*Objective*: Copy out the lines from the one containing "collectors: A. Monteagudo & et al." through the one containing "state / province: Pasco", both included, exactly as they appear in the records below.

(Stored data)
------------------------------

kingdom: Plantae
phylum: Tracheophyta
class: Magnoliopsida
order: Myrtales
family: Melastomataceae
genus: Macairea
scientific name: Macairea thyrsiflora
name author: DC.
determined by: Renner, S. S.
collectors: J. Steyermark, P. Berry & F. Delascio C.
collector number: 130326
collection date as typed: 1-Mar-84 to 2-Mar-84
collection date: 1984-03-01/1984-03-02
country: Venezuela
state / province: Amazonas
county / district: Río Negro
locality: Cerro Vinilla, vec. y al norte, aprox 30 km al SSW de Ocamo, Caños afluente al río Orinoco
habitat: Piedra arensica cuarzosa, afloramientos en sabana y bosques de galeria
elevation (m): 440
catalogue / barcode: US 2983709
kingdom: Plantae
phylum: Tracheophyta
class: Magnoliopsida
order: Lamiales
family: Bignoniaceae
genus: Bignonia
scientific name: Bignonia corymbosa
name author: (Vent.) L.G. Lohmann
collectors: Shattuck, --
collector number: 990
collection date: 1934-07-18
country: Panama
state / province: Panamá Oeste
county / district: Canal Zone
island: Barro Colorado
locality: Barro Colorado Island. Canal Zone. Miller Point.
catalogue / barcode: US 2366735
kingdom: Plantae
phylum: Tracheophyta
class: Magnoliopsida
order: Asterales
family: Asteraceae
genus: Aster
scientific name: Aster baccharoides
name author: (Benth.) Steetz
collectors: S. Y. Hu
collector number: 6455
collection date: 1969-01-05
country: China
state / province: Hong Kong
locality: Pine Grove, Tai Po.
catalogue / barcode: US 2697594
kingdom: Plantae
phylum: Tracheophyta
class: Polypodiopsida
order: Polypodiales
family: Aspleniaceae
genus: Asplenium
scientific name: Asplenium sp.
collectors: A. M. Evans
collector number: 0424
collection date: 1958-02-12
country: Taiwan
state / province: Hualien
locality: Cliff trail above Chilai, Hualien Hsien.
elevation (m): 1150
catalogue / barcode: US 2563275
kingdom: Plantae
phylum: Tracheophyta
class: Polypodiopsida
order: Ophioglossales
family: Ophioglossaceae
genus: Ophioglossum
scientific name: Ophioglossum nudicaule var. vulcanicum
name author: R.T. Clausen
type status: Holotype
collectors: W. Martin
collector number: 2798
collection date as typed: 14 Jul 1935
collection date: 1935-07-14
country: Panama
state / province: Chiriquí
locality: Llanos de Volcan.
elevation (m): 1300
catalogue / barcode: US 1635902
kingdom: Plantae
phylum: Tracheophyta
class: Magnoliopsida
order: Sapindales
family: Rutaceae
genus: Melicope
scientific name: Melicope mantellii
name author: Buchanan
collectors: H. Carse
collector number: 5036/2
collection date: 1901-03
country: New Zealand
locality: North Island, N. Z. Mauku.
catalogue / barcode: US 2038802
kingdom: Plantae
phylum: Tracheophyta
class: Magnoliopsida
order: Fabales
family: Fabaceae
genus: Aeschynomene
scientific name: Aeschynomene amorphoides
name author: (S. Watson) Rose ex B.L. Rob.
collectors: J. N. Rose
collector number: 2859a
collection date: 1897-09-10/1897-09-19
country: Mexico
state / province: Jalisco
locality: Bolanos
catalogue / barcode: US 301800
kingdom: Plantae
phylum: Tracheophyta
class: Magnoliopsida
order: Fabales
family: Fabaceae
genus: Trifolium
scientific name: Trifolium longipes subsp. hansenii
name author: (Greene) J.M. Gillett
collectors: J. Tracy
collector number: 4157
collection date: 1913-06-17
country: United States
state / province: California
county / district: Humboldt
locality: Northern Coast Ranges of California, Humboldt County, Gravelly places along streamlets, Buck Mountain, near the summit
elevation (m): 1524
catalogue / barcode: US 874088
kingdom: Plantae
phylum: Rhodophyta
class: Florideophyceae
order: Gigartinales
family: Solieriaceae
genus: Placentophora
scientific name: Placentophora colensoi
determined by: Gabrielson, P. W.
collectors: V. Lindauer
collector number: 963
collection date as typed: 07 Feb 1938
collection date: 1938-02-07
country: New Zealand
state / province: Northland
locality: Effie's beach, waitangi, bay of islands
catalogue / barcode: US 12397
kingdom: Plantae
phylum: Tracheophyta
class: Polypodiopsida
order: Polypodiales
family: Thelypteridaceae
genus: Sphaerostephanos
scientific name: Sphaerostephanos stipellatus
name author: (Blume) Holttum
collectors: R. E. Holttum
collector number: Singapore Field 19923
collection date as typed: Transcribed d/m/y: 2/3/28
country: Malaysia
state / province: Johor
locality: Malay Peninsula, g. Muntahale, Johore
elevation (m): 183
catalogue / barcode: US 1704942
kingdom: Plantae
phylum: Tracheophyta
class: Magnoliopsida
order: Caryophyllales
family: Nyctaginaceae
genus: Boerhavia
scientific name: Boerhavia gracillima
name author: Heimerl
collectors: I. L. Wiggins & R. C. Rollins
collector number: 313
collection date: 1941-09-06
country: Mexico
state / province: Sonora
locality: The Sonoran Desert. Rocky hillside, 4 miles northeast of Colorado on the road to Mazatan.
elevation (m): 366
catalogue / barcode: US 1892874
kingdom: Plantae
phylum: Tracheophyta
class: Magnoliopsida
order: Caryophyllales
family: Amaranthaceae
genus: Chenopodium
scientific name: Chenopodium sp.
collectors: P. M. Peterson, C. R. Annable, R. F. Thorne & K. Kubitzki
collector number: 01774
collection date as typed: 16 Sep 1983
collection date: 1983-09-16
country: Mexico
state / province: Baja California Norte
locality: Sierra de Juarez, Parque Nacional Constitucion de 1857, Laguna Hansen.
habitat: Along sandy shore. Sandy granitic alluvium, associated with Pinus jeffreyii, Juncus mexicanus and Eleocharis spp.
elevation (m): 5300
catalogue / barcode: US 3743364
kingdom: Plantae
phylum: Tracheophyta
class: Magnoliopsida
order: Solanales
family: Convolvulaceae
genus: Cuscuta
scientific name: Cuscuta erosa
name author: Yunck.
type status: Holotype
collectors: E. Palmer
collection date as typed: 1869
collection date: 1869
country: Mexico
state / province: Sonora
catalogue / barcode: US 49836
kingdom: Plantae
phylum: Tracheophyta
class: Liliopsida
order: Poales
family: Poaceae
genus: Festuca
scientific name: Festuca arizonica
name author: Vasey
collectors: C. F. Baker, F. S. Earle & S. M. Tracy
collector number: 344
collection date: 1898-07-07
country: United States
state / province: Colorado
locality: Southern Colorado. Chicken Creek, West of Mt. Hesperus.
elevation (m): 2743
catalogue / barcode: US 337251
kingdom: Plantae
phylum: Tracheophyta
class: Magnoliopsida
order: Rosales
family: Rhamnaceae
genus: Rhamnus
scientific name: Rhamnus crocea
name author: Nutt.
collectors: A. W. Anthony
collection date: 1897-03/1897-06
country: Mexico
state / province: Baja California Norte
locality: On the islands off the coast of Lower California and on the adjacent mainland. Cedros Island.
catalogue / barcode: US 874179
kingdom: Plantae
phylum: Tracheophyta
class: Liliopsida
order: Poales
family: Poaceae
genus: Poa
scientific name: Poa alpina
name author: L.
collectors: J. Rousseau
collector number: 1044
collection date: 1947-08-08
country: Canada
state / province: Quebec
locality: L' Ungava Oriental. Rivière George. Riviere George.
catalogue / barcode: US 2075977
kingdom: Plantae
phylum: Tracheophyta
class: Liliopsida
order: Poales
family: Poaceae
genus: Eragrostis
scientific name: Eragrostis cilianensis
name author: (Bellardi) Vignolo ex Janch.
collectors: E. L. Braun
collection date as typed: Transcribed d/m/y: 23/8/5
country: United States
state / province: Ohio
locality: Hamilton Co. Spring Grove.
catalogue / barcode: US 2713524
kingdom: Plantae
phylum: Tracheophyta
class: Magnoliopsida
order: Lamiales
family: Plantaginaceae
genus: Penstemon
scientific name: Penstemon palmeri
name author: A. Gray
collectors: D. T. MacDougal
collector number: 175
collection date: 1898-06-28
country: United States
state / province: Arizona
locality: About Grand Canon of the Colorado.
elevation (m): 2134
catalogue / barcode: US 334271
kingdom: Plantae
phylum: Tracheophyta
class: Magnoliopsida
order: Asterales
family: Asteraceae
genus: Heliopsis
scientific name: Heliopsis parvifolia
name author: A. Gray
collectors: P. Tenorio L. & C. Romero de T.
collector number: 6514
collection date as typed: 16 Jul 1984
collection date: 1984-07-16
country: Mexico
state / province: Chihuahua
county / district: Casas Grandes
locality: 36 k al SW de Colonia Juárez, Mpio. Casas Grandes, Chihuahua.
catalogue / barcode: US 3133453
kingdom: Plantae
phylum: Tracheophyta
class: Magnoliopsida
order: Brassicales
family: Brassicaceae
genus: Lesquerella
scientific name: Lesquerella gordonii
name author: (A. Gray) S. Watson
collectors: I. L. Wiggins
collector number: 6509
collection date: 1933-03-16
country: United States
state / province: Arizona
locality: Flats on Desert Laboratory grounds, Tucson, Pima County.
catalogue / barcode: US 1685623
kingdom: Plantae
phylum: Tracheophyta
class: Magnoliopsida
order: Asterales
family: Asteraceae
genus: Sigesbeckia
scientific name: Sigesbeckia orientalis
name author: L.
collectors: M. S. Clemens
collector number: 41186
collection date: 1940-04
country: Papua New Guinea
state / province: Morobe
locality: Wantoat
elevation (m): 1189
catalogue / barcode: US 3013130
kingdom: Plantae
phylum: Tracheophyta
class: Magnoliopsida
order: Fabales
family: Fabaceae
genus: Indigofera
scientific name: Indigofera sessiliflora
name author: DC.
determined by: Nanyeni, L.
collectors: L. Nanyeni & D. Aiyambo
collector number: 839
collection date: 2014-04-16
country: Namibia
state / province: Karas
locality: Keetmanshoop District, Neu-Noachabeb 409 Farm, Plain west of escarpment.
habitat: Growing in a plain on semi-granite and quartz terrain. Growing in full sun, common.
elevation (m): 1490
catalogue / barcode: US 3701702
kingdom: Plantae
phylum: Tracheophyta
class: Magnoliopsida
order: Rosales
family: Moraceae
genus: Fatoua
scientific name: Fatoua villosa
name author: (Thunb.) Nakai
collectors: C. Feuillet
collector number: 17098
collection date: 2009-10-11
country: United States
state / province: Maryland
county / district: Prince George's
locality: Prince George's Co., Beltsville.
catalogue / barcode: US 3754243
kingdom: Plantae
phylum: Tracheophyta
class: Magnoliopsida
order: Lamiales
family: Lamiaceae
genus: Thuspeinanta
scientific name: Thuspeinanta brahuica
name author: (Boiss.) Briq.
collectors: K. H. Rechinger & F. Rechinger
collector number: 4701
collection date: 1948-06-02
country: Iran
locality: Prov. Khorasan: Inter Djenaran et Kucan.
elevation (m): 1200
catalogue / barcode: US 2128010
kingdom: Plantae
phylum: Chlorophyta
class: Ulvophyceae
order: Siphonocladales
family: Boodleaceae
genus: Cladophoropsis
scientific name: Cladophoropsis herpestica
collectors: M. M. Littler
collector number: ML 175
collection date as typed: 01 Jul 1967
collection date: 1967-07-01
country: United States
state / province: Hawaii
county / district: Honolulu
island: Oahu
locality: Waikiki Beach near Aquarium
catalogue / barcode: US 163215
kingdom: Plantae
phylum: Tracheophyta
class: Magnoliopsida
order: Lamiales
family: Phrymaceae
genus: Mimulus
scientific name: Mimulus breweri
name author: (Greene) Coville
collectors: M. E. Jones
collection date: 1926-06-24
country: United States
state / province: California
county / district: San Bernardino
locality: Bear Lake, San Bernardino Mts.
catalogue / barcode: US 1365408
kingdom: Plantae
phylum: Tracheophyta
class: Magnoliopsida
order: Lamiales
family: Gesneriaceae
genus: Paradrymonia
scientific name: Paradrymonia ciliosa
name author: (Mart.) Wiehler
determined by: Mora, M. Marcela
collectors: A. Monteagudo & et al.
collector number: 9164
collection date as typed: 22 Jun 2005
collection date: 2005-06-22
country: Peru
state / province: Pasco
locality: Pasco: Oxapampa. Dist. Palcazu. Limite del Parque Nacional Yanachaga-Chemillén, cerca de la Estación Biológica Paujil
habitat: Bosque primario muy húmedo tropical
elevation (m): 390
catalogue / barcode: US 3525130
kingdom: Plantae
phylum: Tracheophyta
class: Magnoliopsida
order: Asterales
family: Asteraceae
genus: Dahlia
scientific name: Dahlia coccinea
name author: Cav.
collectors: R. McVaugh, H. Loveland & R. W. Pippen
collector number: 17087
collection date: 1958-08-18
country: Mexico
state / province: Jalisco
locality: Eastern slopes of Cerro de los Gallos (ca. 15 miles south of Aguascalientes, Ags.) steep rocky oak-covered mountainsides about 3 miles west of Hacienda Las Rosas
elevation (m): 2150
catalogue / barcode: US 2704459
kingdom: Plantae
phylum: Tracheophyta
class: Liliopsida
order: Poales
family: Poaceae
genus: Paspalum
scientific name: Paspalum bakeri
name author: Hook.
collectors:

------------------------------

*Output below*:
collectors: A. Monteagudo & et al.
collector number: 9164
collection date as typed: 22 Jun 2005
collection date: 2005-06-22
country: Peru
state / province: Pasco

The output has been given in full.